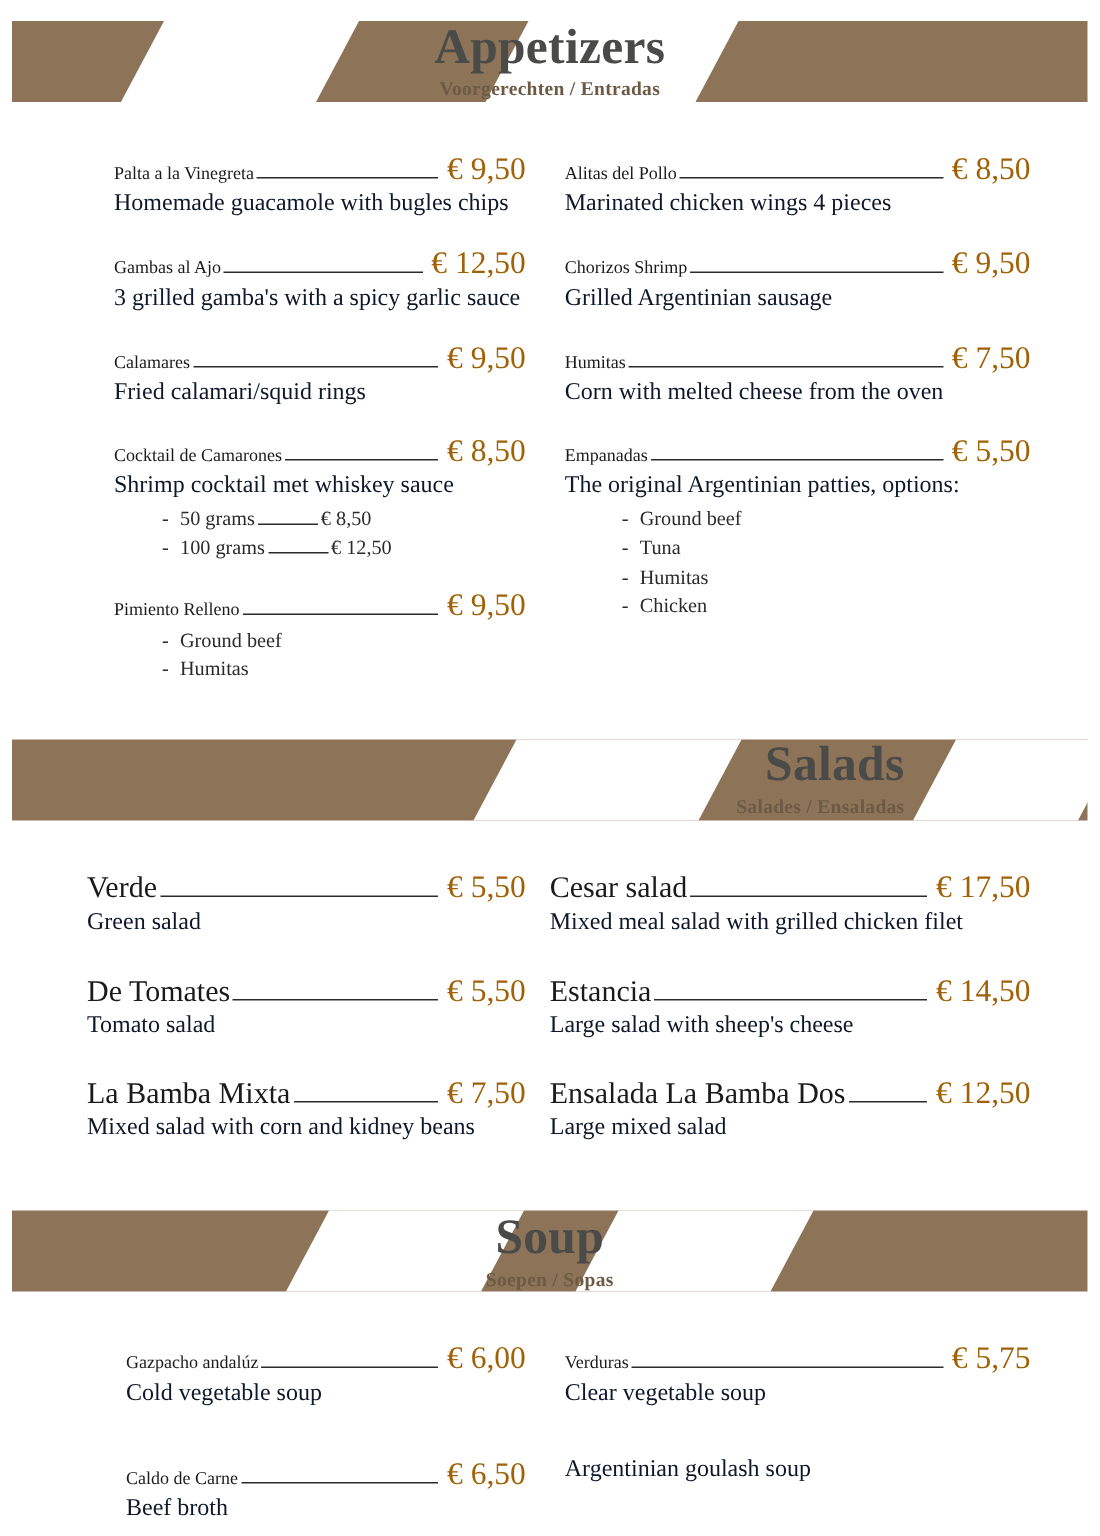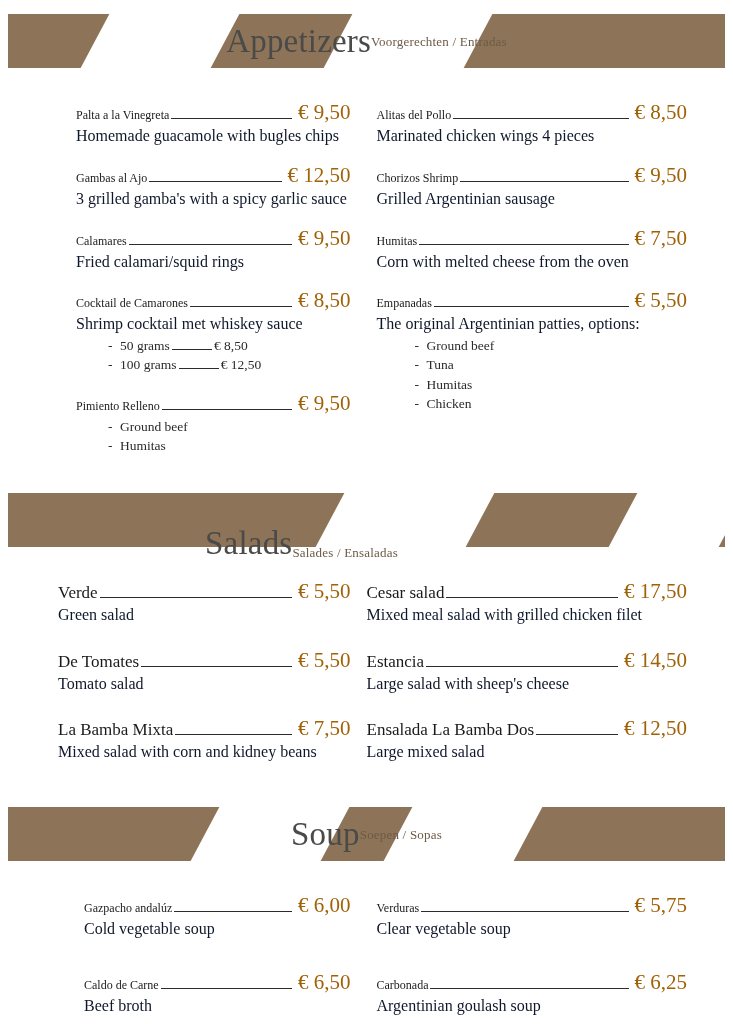--- a/index.html
+++ b/index.html
@@ -38,24 +38,25 @@
     bottom: 14px;
     background: #8d7458;
   }
   .banner .titlewrap {
     position: absolute;
     left: 0;
     right: 0;
     top: 0;
     bottom: 0;
     display: flex;
-    flex-direction: row;
+    flex-direction: column;
     align-items: center;
     justify-content: center;
     z-index: 5;
+    font-weight: bold;
   }
   .banner .title {
     font-size: 33px;
     color: #4a4a48;
     line-height: 1.06;
     letter-spacing: 0.2px;
   }
   .banner .subtitle {
     font-size: 13px;
     color: #6d5a44;
@@ -158,21 +159,21 @@
     flex: 0 0 auto;
   }
   .opt-list li { padding-left: 50px; }
   .opt-list li .dash { left: 38px; }
 
   .soup-body .col.left  { padding-left: 58px; }
   .soup-body .item { margin-bottom: 30px; }
   .salad-body .item { margin-bottom: 22px; }
   .salad-body .col.left  { padding-left: 32px; }
   .salad-body .col.right { padding-left: 0px; }
-  .salad-body .item-name { font-size: 17px; }
+  .salad-body .item-name { font-size: 20px; }
 </style>
 </head>
 <body>
 
 <div class="page">
 
   <div class="banner appetizers">
     <div class="bar"></div>
     <div class="cut left"></div>
     <div class="cut right"></div>
@@ -417,23 +418,18 @@
     <div class="col right">
       <div class="item">
         <div class="item-line">
           <span class="item-name">Verduras</span>
           <span class="leader"></span>
           <span class="item-price">€ 5,75</span>
         </div>
         <div class="item-desc">Clear vegetable soup</div>
       </div>
       <div class="item">
-        <div class="item-line">
-          <span class="item-name">Carbonada</span>
-          <span class="leader"></span>
-          <span class="item-price">€ 6,25</span>
-        </div>
         <div class="item-desc">Argentinian goulash soup</div>
       </div>
     </div>
   </div>
 
 </div>
 
 </body></html>

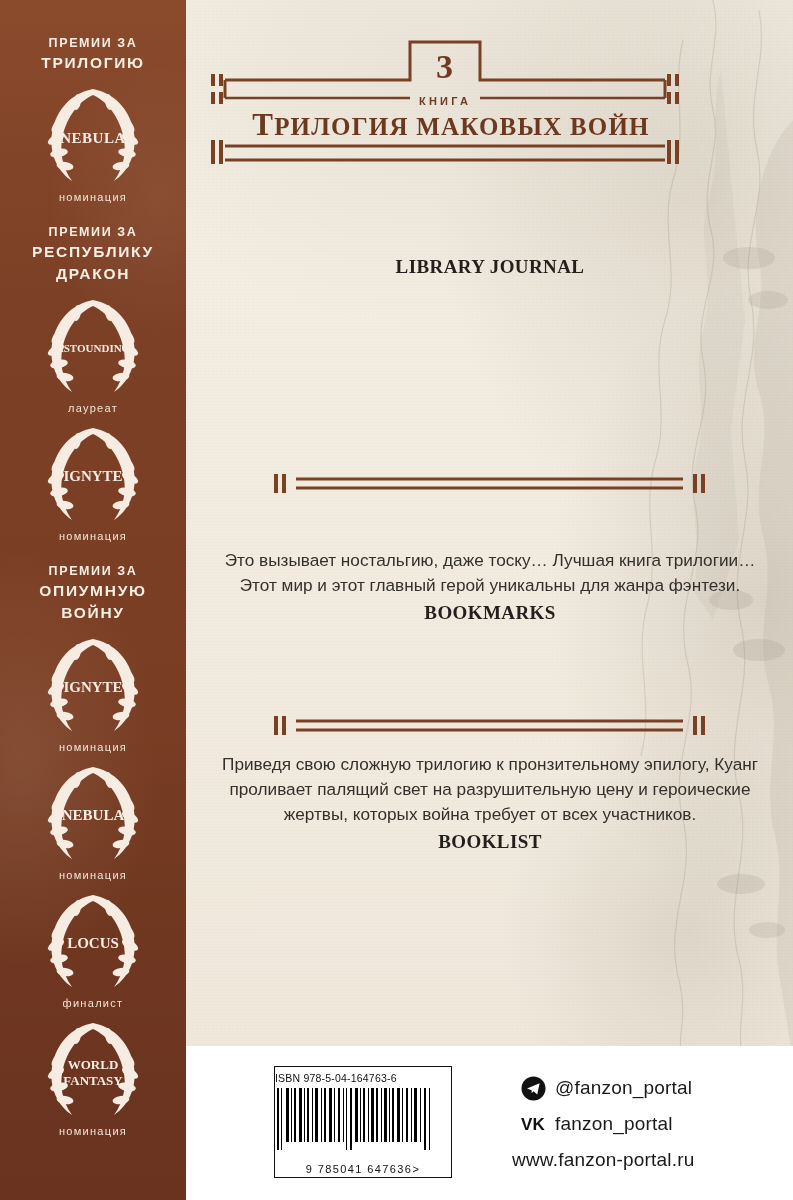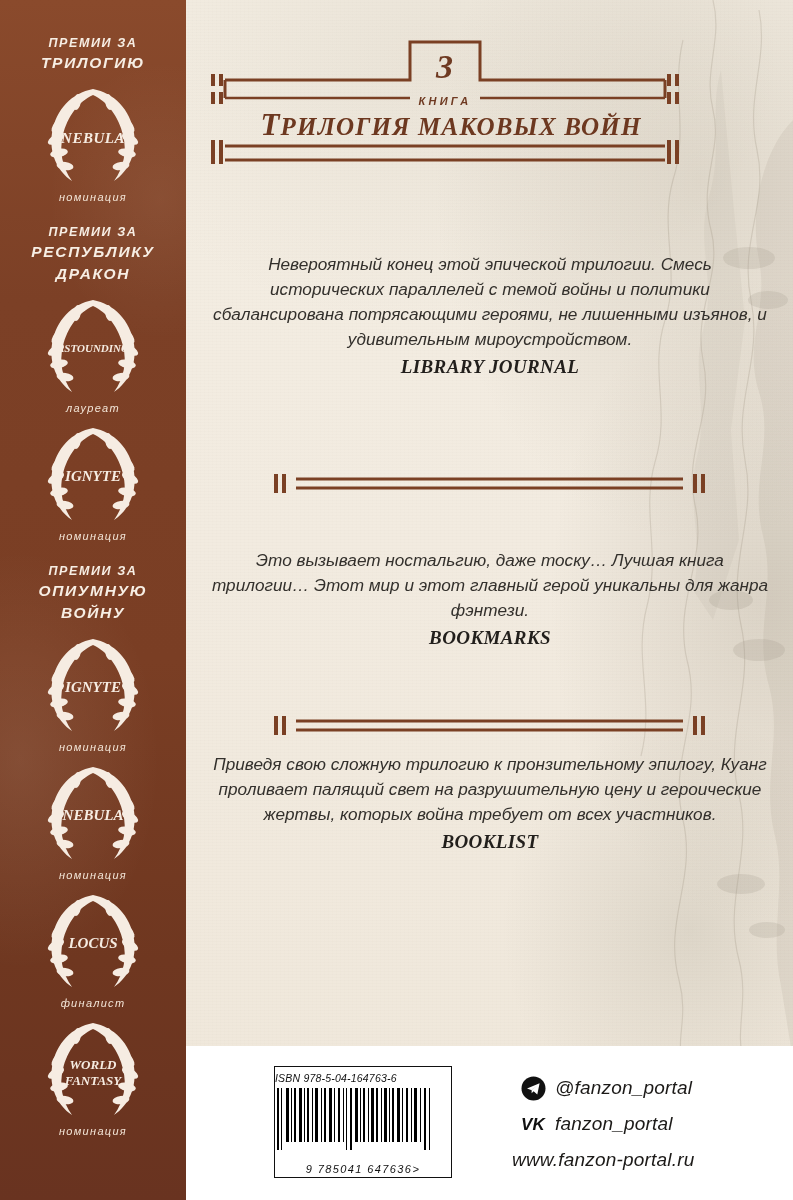--- a/index.html
+++ b/index.html
@@ -9,21 +9,20 @@
   }
   body {
     font-family: "Liberation Sans", sans-serif;
   }
   .page {
     position: relative;
     width: 793px;
     height: 1200px;
     overflow: hidden;
     background: #fdba74;
-    font-style: italic;
   }
 
   
   .paper {
     position: absolute;
     inset: 0;
     background:
       radial-gradient(ellipse 380px 520px at 700px 180px, rgba(150,140,120,0.22), rgba(150,140,120,0) 70%),
       radial-gradient(ellipse 300px 460px at 760px 600px, rgba(130,120,100,0.20), rgba(130,120,100,0) 70%),
       radial-gradient(ellipse 260px 300px at 690px 930px, rgba(120,115,95,0.16), rgba(120,115,95,0) 72%),
@@ -526,21 +525,20 @@
       <div class="kniga">КНИГА</div>
     </div>
     <div class="series-title">
       <span class="cap">Т</span><span>РИЛОГИЯ МАКОВЫХ ВОЙН</span>
     </div>
   </div>
 
   <div class="content">
 
     <div class="blurb b1">
-      <p>Невероятный конец этой эпической трилогии. Смесь исторических параллелей с темой войны и политики сбалансирована потрясающими героями, не лишенными изъянов, и удивительным мироустройством.</p>
       <div class="source">LIBRARY JOURNAL</div>
     </div>
 
     <div class="divider d1">
       <svg viewBox="0 0 607 26" width="607" height="26">
         <g stroke="#7a4024" stroke-width="3" fill="none">
           <path d="M110 9 L497 9"></path>
             <path d="M110 18 L497 18"></path>
         </g>
         <g fill="#7a4024">

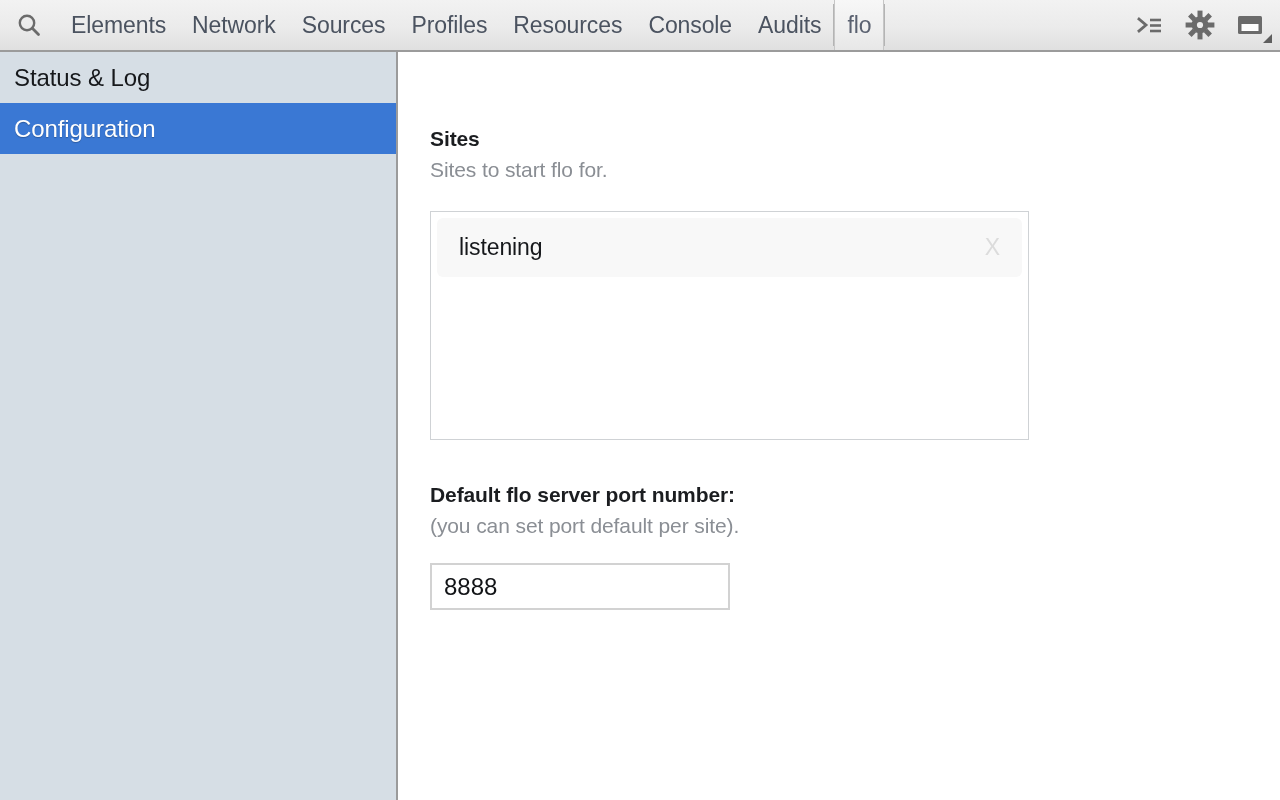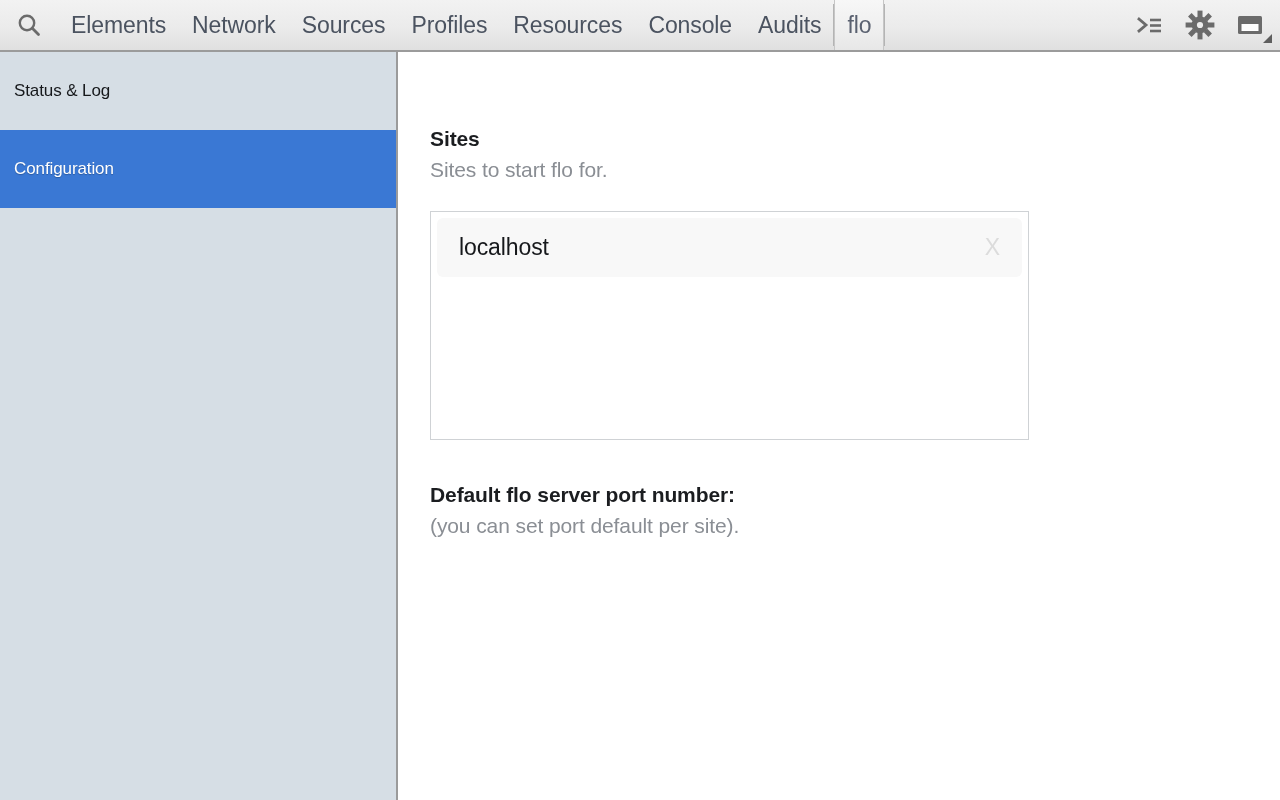--- a/index.html
+++ b/index.html
@@ -111,25 +111,25 @@
   .sidebar {
     width: 398px;
     flex: 0 0 398px;
     background: #d6dee5;
     border-right: 2px solid #9b9b9b;
     padding-top: 0;
     overflow: hidden;
   }
 
   .side-item {
-    height: 78px;
+    height: 51px;
     display: flex;
     align-items: center;
     padding: 0 0 0 14px;
-    font-size: 17px;
+    font-size: 24px;
     color: #16181b;
     letter-spacing: -0.1px;
     cursor: default;
   }
   .side-item.selected {
     background: #3a78d4;
     color: #ffffff;
     text-shadow: 0 1px 1px rgba(0,0,0,0.25);
   }
 
@@ -339,30 +339,31 @@
 
     <div class="main">
 
 
       <div>
         <div class="section-label">Sites</div>
         <div class="section-desc">Sites to start flo for.</div>
 
         <div class="listbox">
           <div class="list-item">
-            <span class="list-item-label">localhost</span>
+            <span class="list-item-label">listening</span>
             <span class="list-item-remove">X</span>
           </div>
         </div>
 
       </div>
 
       <div class="block-gap"></div>
 
       <div>
         <div class="section-label">Default flo server port number:</div>
         <div class="section-desc">(you can set port default per site).</div>
 
+        <input class="port-input" type="text" value="8888" style="">
       </div>
 
     </div>
   </div>
 </div>
 
 </body></html>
#####
* Request *
After locating the line that contains "background: #3a78d4;", print that line and every one after it through the last line of the listing, exactly.

* Written response *
     background: #3a78d4;
     color: #ffffff;
     text-shadow: 0 1px 1px rgba(0,0,0,0.25);
   }
 
@@ -339,30 +339,31 @@
 
     <div class="main">
 
 
       <div>
         <div class="section-label">Sites</div>
         <div class="section-desc">Sites to start flo for.</div>
 
         <div class="listbox">
           <div class="list-item">
-            <span class="list-item-label">localhost</span>
+            <span class="list-item-label">listening</span>
             <span class="list-item-remove">X</span>
           </div>
         </div>
 
       </div>
 
       <div class="block-gap"></div>
 
       <div>
         <div class="section-label">Default flo server port number:</div>
         <div class="section-desc">(you can set port default per site).</div>
 
+        <input class="port-input" type="text" value="8888" style="">
       </div>
 
     </div>
   </div>
 </div>
 
 </body></html>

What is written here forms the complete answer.